Excerpted passage section start

I voted against the Internal Market Bill.
Labour has been clear that whilst we recognise the need for a strong internal market, to ensure that businesses can trade freely across the UK’s four nations, what the government has proposed offers none of this. This legislation knowingly and openly breaks international law and will frustrate the process of getting a trade deal with the European Union.
My colleague, Shadow Secretary of State, Ed Miliband MP, urged the Prime Minister against proceeding with this disastrous bill. He posed the following questions to the Prime Minister just before the vote:
“There are two questions at the heart of this Bill and why will be opposing it tonight.
First. How do we get an internal market after January 1st within the UK while upholding the devolution settlements which have been part of our constitution now for two decades and are vital to our Union?
Secondly, is our country going to abide by the rule of law, a rules-based international order for which we are famous around the world and have always stood up for?”
The Prime Minister’s response was shambolic. He claimed there was misunderstanding about the Withdrawal Agreement. I am afraid that this was a clear lie. He is prepared to disregard an international treaty he personally negotiated and signed up to and took to the electorate in the December 2019 General Election as part of the Conservative manifesto.

Excerpted passage section end
Stored data section start

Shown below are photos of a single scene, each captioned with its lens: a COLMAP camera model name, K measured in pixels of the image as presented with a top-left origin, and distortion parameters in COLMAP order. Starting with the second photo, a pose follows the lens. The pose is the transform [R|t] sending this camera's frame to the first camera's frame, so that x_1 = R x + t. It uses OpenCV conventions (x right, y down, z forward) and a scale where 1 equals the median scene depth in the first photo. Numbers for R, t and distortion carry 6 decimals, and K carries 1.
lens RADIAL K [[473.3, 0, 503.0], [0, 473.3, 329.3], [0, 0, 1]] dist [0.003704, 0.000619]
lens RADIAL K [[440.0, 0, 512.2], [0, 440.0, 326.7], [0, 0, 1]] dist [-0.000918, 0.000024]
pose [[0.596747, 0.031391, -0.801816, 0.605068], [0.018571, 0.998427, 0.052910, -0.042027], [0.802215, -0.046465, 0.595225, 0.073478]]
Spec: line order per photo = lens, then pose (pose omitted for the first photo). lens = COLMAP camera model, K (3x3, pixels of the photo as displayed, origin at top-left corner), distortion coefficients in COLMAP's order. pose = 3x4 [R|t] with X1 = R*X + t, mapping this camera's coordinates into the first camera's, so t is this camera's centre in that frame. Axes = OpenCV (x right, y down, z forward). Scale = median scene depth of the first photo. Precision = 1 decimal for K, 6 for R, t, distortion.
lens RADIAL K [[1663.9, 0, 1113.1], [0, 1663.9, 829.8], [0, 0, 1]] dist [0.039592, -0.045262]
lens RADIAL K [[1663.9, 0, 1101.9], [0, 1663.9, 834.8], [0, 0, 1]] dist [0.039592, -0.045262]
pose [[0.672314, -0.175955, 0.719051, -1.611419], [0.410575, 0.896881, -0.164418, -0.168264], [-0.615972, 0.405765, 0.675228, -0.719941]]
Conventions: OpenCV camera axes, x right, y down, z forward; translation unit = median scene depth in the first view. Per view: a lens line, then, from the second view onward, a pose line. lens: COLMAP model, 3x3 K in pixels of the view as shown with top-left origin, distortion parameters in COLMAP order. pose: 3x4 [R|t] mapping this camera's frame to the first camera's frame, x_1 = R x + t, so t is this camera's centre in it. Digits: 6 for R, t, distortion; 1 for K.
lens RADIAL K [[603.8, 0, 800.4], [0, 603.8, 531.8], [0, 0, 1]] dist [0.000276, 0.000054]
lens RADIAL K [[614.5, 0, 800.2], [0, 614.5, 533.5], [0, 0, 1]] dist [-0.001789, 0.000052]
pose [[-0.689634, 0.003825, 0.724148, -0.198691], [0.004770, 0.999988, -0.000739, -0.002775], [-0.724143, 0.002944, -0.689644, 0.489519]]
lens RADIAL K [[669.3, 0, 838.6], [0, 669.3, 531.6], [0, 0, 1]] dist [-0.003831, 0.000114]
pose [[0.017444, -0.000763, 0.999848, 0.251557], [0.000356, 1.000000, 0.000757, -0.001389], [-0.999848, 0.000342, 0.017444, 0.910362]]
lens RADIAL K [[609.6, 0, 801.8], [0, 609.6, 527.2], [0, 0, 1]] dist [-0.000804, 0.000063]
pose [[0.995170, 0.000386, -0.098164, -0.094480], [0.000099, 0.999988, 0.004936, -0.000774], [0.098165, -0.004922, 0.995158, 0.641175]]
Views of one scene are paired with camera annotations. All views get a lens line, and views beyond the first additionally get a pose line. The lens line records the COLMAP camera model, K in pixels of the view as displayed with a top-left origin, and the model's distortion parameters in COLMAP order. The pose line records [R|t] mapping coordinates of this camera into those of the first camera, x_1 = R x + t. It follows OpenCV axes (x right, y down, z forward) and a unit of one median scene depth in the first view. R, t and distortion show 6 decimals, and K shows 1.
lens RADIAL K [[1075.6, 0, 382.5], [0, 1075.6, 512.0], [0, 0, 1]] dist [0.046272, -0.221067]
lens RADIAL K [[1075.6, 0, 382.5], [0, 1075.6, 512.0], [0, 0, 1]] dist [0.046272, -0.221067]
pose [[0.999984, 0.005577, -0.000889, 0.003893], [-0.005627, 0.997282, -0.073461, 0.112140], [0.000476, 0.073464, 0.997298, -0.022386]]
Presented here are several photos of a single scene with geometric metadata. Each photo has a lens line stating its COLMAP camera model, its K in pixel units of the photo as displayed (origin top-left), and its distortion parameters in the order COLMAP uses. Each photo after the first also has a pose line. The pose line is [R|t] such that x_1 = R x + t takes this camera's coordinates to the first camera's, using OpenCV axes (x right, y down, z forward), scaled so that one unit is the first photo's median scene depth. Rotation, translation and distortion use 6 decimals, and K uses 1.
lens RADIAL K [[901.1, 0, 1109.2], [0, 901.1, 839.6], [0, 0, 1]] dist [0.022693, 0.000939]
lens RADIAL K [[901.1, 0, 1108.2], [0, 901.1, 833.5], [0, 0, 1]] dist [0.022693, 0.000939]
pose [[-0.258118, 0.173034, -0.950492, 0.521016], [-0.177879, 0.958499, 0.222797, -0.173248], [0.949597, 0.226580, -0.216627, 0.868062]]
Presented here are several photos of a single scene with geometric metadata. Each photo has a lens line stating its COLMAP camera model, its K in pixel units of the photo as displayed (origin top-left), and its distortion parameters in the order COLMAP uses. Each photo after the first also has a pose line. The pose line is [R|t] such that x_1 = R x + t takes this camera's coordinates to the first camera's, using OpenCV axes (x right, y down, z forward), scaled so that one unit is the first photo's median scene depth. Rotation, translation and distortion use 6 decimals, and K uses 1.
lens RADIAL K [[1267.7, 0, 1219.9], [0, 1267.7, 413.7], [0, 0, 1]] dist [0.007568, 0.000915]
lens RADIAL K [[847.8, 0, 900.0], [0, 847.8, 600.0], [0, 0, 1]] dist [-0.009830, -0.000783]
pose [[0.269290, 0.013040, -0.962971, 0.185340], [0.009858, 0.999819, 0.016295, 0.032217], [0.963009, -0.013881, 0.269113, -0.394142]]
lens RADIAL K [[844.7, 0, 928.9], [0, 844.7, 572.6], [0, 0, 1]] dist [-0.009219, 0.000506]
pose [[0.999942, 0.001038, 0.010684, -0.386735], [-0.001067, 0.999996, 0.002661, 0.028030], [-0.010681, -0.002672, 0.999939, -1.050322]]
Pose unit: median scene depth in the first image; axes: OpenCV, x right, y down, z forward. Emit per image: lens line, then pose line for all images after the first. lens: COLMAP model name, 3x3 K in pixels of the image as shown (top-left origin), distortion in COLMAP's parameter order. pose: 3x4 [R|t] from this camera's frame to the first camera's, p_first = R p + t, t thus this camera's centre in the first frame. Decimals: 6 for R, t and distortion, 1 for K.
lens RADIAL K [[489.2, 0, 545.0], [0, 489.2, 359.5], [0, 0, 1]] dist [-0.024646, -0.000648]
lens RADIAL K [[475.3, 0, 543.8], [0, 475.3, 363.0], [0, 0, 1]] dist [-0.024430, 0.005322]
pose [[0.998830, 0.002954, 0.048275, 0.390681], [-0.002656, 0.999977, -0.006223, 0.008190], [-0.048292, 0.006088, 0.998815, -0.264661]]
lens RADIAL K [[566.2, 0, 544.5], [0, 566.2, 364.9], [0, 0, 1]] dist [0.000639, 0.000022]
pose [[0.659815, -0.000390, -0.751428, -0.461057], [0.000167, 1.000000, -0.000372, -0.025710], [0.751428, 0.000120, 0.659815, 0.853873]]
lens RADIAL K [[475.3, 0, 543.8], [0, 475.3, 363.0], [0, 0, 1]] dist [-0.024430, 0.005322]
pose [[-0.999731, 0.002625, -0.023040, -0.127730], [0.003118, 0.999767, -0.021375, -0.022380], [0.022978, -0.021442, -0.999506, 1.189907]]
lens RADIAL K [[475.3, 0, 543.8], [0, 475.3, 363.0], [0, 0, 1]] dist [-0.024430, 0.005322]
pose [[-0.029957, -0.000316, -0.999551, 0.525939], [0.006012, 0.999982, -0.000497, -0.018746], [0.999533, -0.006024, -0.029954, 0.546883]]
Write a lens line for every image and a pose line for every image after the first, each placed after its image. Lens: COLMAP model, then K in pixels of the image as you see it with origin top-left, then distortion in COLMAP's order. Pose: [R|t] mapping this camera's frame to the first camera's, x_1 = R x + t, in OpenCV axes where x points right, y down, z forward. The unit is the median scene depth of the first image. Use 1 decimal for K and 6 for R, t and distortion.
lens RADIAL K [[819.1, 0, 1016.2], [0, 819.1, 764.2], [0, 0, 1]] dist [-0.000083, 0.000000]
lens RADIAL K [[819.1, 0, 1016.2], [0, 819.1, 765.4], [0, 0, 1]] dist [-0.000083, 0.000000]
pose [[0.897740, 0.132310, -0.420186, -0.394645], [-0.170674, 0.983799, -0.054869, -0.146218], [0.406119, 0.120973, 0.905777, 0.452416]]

Stored data section end

Check your understanding
1. In the statement on the Internal Market Bill, list each thing the Prime Minister is said to have done with the international treaty he is prepared to disregard.
2. The statement on the Internal Market Bill says Labour recognizes the need for a strong internal market. Why, according to the statement, does Labour still reject the government's proposal?

Answers
1.
- He personally negotiated it.
- He signed up to it.
- He took it to the electorate in the December 2019 General Election as part of the Conservative manifesto.

2. Labour recognizes that businesses need to trade freely across the UK's four nations, but it says the government's proposal offers none of this. It also says the legislation knowingly and openly breaks international law and will frustrate the process of getting a trade deal with the European Union.